Extract —
********************

The corPlot shows the correlation coded in three ways: by shape (ellipses), colour and the numeric value. The ellipses can be thought of as visual representations of scatter plot. With a perfect positive correlation a line at 45 degrees positive slope is drawn. For zero correlation the shape becomes a circle — imagine a ‘fuzz’ of points with no relationship between them.

With many variables it can be difficult to see relationships between variables i.e. which variables tend to behave most like one another. For this reason hierarchical clustering is applied to the correlation matrices to group variables that are most similar to one another (if cluster = TRUE.)

It is also possible to use the openair type option to condition the data in many flexible ways, although this may become difficult to visualise with too many panels.

An example of the corPlot function is shown in Figure 21.2. In this Figure it can be seen the highest correlation coefficient is between PM10 and PM2.5 (r = 0. 84) and that the correlations between SO2, NO2 and NOx are also high. O3 has a negative correlation with most pollutants, which is expected due to the reaction between NO and O3. It is not that apparent in Figure 21.2 that the order the variables appear is due to their similarity with one another, through hierarchical cluster analysis. In this case we have chosen to also plot a dendrogram that appears on the right of the plot. Dendrograms provide additional information to help with visualising how groups of variables are related to one another. Note that dendrograms can only be plotted for type = "default" i.e. for a single panel plot.

corPlot(mydata, dendrogram = TRUE)

********************

Recorded information —
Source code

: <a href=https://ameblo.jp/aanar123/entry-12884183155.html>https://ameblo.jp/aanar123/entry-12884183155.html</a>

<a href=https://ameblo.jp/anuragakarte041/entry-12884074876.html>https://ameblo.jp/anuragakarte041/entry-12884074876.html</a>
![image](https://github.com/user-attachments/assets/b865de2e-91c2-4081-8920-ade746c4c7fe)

********************

Problems to solve —
(1) In the corPlot passage, list every way the plot codes the correlation.
(2) According to the corPlot passage, what shape does the ellipse become for zero correlation?
(3) Retype the corPlot passage from "An example of" to "dendrogram = TRUE)".
The material comes from a different source than the corPlot passage.

Numbered answers —
(1) Shape (ellipses), colour, and the numeric value.

(2) A circle.

(3)
An example of the corPlot function is shown in Figure 21.2. In this Figure it can be seen the highest correlation coefficient is between PM10 and PM2.5 (r = 0. 84) and that the correlations between SO2, NO2 and NOx are also high. O3 has a negative correlation with most pollutants, which is expected due to the reaction between NO and O3. It is not that apparent in Figure 21.2 that the order the variables appear is due to their similarity with one another, through hierarchical cluster analysis. In this case we have chosen to also plot a dendrogram that appears on the right of the plot. Dendrograms provide additional information to help with visualising how groups of variables are related to one another. Note that dendrograms can only be plotted for type = "default" i.e. for a single panel plot.

corPlot(mydata, dendrogram = TRUE)